### Текст
....................
Становление выразительности в российском дозвуковом кинематографе - страница 28



. Автор – на стороне «преимущества кинемо, владеющего всем пространством мира, способного к мгновенным перевоплощениям»[30]. И понимая, что театр активно послужил формированию кинематографа, он, тем не менее, определённое первенство отдаёт всё-таки экрану.

Так же решительны суждения Андреева относительно кино и литературы. «Новый кинодраматург, – отмечает он, – отбросив стеснительное слово, так углубляет и расширяет действие, находит для него столь новые и неожиданные комбинации, что оно становится выразительно, как речь, а в то же время убедительно той несравненной убедительностью, какая присуща только видимому и осязаемому»[31]. «Не имеющий языка»[32] кинематограф способен возвыситься до сфер «интернационального общения»[33]. «Только одного он не даст – слова, и тут конец его власти, предел его могуществу»[34].

В чём же могущество кинемо, если не иметь в виду овладения всем пространством мира? Здесь писатель видит лишь самые отдалённые перспективы: «какой переворот в психологии, в самих основах мышления произведёт кинемо», – восклицает он, – «нет пределов для авторской воли, творящей действие»[35].

Вспыхнувшая вслед за этими выступлениями дискуссия активизирует поиски экраном собственной выразительности. Разгоревшиеся споры включают целый ряд содержательных статей – от кратких откликов до попытки высказать принципиальные соображения о кинематографе как особом виде искусства. В унисон звучат, казалось бы, разрозненные высказывания: «синематограф и театр определяют одно и то же понятие, только заключают их в различные формы»[36]. Или – кинематограф со временем станет «театром интимных переживаний»[37], «будет выражать то, чего не выразишь словами»[38]. Автор статьи убеждён, что кинематограф «может вполне передавать нам самые глубокие переживания человека»[39].
....................
### Цель задания
Чего, по словам Андреева в тексте о российском дозвуковом кинематографе, кинематограф не даст?

### Выдержки из данных
....................
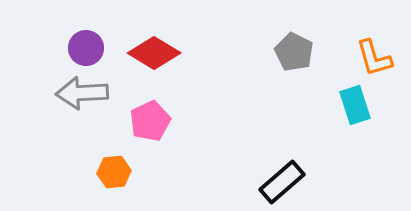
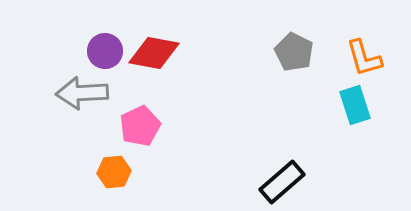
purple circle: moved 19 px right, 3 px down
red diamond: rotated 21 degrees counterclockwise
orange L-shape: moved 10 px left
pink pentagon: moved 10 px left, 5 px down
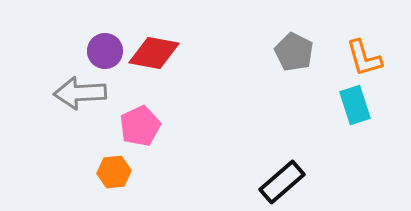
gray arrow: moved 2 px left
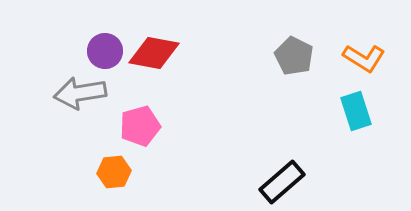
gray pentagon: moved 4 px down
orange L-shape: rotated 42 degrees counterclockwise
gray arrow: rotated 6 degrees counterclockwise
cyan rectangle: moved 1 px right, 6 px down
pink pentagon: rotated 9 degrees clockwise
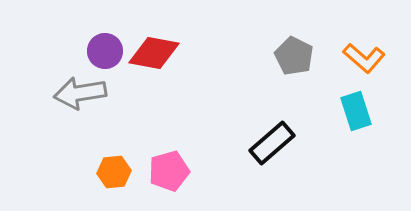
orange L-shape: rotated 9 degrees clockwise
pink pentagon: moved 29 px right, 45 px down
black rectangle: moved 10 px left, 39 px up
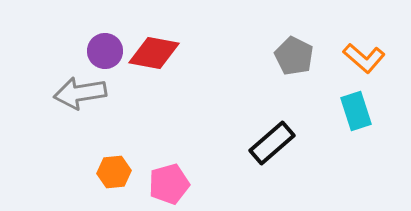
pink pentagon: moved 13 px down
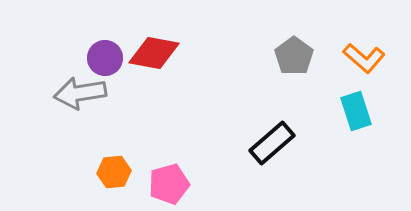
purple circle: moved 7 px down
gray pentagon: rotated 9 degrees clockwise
....................
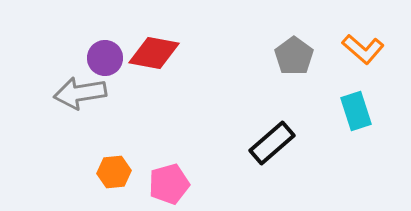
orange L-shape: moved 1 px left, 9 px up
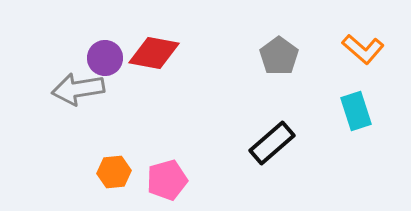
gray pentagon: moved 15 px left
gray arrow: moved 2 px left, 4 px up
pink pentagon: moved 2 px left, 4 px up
....................
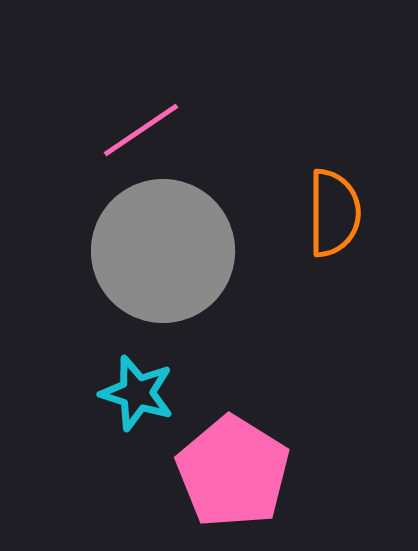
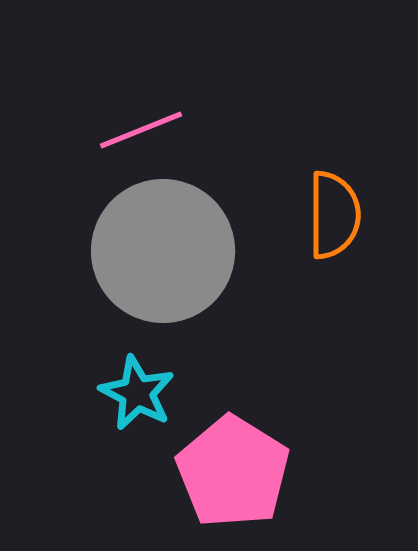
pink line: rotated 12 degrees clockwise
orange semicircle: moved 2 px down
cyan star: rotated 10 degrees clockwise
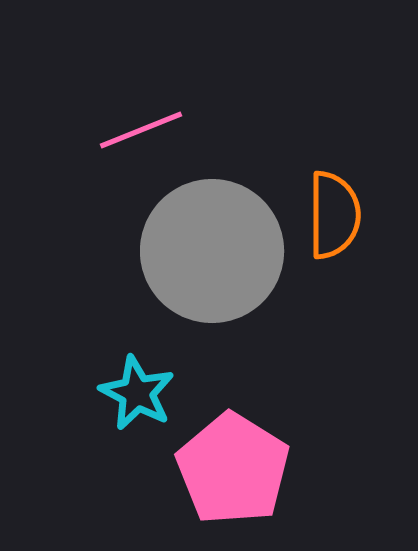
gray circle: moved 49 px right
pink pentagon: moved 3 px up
....................
### Ожидаемый ответ
Слова: на этом, по его словам, кончается власть кинематографа.